Every book in the library will have a call number on its spine or on its front cover. Call numbers are a combination of letters and numbers that tell us a great deal about the subject matter of a book. In general, call numbers have four lines. Each line tell us something different. Here is an example of a call number:

K
1
.A55
2010

First Line

K     ← The first line of this call number is K
1
.A55
2010

All call numbers actually begin with one or more letters. These letters are assigned based on the book’s subject matter.
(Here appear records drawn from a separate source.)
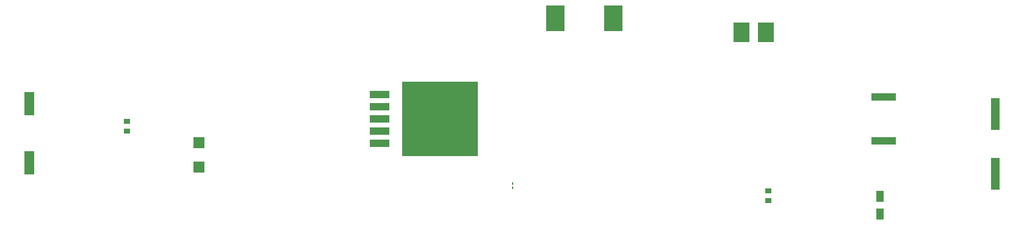
<source format=gtp>
G04*
G04 #@! TF.GenerationSoftware,Altium Limited,Altium Designer,20.2.7 (254)*
G04*
G04 Layer_Color=8421504*
%FSLAX25Y25*%
%MOIN*%
G70*
G04*
G04 #@! TF.SameCoordinates,ADF9761A-B84E-492D-9E7F-6483C6A28603*
G04*
G04*
G04 #@! TF.FilePolarity,Positive*
G04*
G01*
G75*
%ADD16R,0.01100X0.01200*%
%ADD17R,0.05500X0.13000*%
%ADD18R,0.03500X0.02800*%
%ADD19R,0.06200X0.06200*%
%ADD20R,0.41200X0.41000*%
%ADD21R,0.10600X0.04000*%
%ADD22R,0.03900X0.05900*%
%ADD23R,0.08500X0.10800*%
%ADD24R,0.05100X0.17300*%
%ADD25R,0.10433X0.14173*%
%ADD26R,0.13268X0.04213*%
D16*
X352362Y49081D02*
D03*
Y51181D02*
D03*
D17*
X88583Y94890D02*
D03*
Y62590D02*
D03*
D18*
X141732Y85327D02*
D03*
Y80027D02*
D03*
X492126Y47244D02*
D03*
Y41944D02*
D03*
D19*
X181102Y73479D02*
D03*
Y60379D02*
D03*
D20*
X312992Y86614D02*
D03*
D21*
X279792Y73214D02*
D03*
Y79914D02*
D03*
Y86614D02*
D03*
Y93314D02*
D03*
Y100014D02*
D03*
D22*
X553150Y44270D02*
D03*
Y34470D02*
D03*
D23*
X490852Y133858D02*
D03*
X477652D02*
D03*
D24*
X616142Y56485D02*
D03*
Y89185D02*
D03*
D25*
X407579Y141732D02*
D03*
X375886D02*
D03*
D26*
X555118Y98642D02*
D03*
Y74587D02*
D03*
M02*

</source>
This library is filled with K call numbers because K is assigned to books about the law. The example you see above has only one letter in the first line, K. But there may be as many as three letters used to narrow down the subject matter. A book about the law in Iowa would have a KFI call number.

Second Line

K
1  ← The second line of this call number is a 1
.A55
2010

On the second line of each call number is a whole number that further describes the subject. One of the most frequently used numbers on the second line is 1. This call number is used for periodicals. The call number for ABA Journal begins K1, for example. The whole number in the second line may be as small as 1 or as large as 9999.

Third Line

K
1
.A55  ← The third line of this call number is .A55
2010

On the third line there will be both a letter and numbers. Both represent the author’s name. And this number should be read as a decimal. Therefore K1.A55 would come before K1.A6

Last Line

K
1
.A55
2010 ← The fourth/final line of this call number is 2010
 

Not all call numbers have a fourth line. If they do it will often tell us the book's year of publication. And there may be a volume number (v.1) and/or a copy number (c.2).